Sem perder tempo, a criatura avançou, dentes arreganhados.
O monge desviou duas vezes com precisão, lendo cada movimento.
No instante seguinte, cravou a mão na cabeça do monstro e a esmagou contra o chão com força brutal.
— Te dei uma chance… — murmurou. Os dedos pressionaram ainda mais o crânio na superfície dura. — Agora, ao que interessa. Muitos cultos. Muita atividade demoníaca por essa região da Europa… Vai me contar exatamente o que está acontecendo.
— Falando em contar... — o demônio ergueu o olhar para o anel pendurado na corrente de Zane. — Como está sua esposa?
O rapaz sorriu. Em seguida, pressionou-o com mais força contra o chão — a pedra trincou sob o impacto seco.
— Eu não vou te contar porra nenhuma! — rosnou a criatura, a voz abafada sob o peso.
— Vai sim. — O monge puxou a cabeça dele de volta e a arremessou contra a parede. Depois contra o chão. De novo e de novo.
O rosto do demônio se desfazia em sangue e ossos. Fragmentos espirravam por todo lado.
Zane parou por um instante, avaliando quanto mais ele aguentaria.
— Cacete… — murmurou Tyler, agachando-se ao lado da cena. — Se eu fosse você, começava a falar logo.
— Seus desgraçados… — tossiu o demônio. — Vou matar… vou matar vocês dois.
Zane virou o rosto para ele.
Os olhos, vazios.
— Vê meus polegares?
O demônio ficou em silêncio.
— Se sabe quem eu sou, sabe o que acontece quando eu junto os dois. Não vai sobrar nada de você.
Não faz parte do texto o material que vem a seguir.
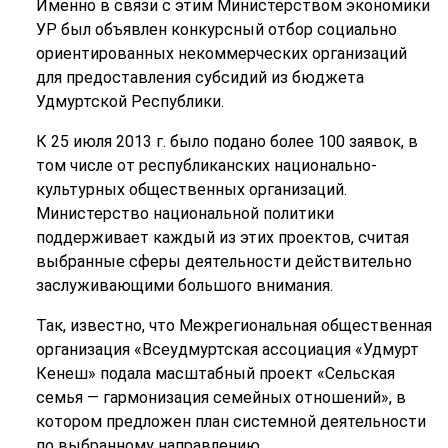
Именно в связи с этим Министерством экономики
УР был объявлен конкурсный отбор социально
ориентированных некоммерческих организаций
для предоставления субсидий из бюджета
Удмуртской Республики.
К 25 июля 2013 г. было подано более 100 заявок, в
том числе от республиканских национально-
культурных общественных организаций.
Министерство национальной политики
поддерживает каждый из этих проектов, считая
выбранные сферы деятельности действительно
заслуживающими большого внимания.
Так, известно, что Межрегиональная общественная
организация «Всеудмуртская ассоциация «Удмурт
Кенеш» подала масштабный проект «Сельская
семья — гармонизация семейных отношений», в
котором предложен план системной деятельности
по выбранному направлению.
A criatura passou a língua pelos dentes quebrados, escorrendo sangue.
— Vai em frente. Antes morrer e voltar pro inferno aprisionado do que como traidor. — soltou uma risada rouca. — Seria leve comparado ao que fariam comigo.
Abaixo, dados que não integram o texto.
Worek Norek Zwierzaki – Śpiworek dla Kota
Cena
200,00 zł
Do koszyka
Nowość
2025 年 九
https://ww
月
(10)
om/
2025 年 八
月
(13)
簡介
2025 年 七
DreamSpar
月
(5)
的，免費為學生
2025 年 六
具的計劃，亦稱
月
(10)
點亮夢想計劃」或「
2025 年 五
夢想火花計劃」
Zane se inclinou para mais perto.
— No seu lugar, eu estaria mais preocupado com o que eu posso fazer com você…
(Dia atual, uma hora atrás.)
— Dá pra acreditar? — Zane comentou, jogando o corpo na cadeira enquanto fixava-se em Tyler que lia um jornal do outro lado da mesa. — O recepcionista veio encrencar comigo por causa da blusa aberta.
— É um hotel de família, parceiro… — respondeu, sem tirar os olhos das palavras impressas, levando a xícara de café à boca.
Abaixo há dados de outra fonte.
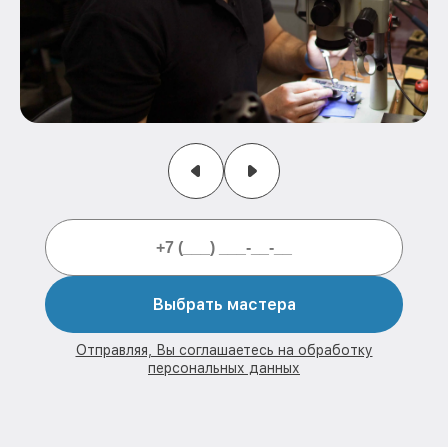
Выбрать мастера
Отправляя, Вы соглашаетесь на обработку
персональных данных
— A Façanha de Garibaldi: Os Mil Desembarcam na Sicília pela Liberdade da Itália! — Zane repetiu em voz alta, lendo a manchete. — Esse mundo tá perdido… famílias se matando por ideias diferentes.
Tyler abaixou o jornal, encostando-o na mesa.
— Tipo a sua, que virou as costas pra você justamente por isso?
— Hm… não é a mesma coisa. — respondeu desviando o olhar, observando o salão.
Tyler ergueu o jornal novamente.
— Vai tomar café ou não?
— Não, tô de boa…
— Tá procurando o quê, então?
— No saguão vi um sujeito estranho. Tive a impressão de ter visto uma cicatriz no pescoço… igual o demônio descreveu. Você notou alguma coisa?
— Nada.
— Entendi… peguei só um relance. Deve ter sido coisa da minha cabeça. Aliás… — se inclinou com um sussurro. — Matou o demônio não é?
Tyler apenas assentiu com a cabeça.
— Beleza, só para evitar problemas futuros.
Um senhor na mesa à frente se inclinou para o lado, chamando a atenção de Zane.
— Ei, garoto… esse sujeito que você descreveu, por acaso estava de sobretudo preto?
Em resposta arrastou um pouco a cadeira, se aproximando do senhor.
— Por acaso estava sim. Viu ele?
— Vi. Tinha mesmo uma cicatriz no pescoço, além de umas marcas estranhas nas mãos. Estava com duas moças: uma garotinha meio esquisita e outra mais velha, pele toda vermelha, parecia até que estava fervendo. Estavam falando umas coisas malucas, histórias sem pé nem cabeça.
Tyler baixou o jornal, trocando um olhar rápido com o parceiro. O rosto dele endureceu antes de se virar de volta pro velho.
— Sabe pra onde foram?
— Disseram que iam para a feira da cidade. Comentavam sobre artefatos… e irmãos, acho.
— Cacete… — murmurou Zane, se levantando. — Muito obrigado, senhor.
Tyler o acompanhou. Ambos se dirigiram em direção ao saguão.
Se encostaram no balcão da recepção. Zane soltou as chaves ali, o som metálico quebrando o silêncio.
— Isso porque você não viu nada, né? — provocou, sem encarar o amigo.
— Vá se danar. — respondeu, ajeitando o piercing em sua sobrancelha.
Saíram juntos do hotel.
— E aí… pra que lado fica essa tal feirinha? — Zane olhou ao redor.
Tyler fez um gesto tedioso apontando para uma placa cravada no chão.
— Então vamos nessa… — continuou, juntando os dedos indicadores — Hora do show.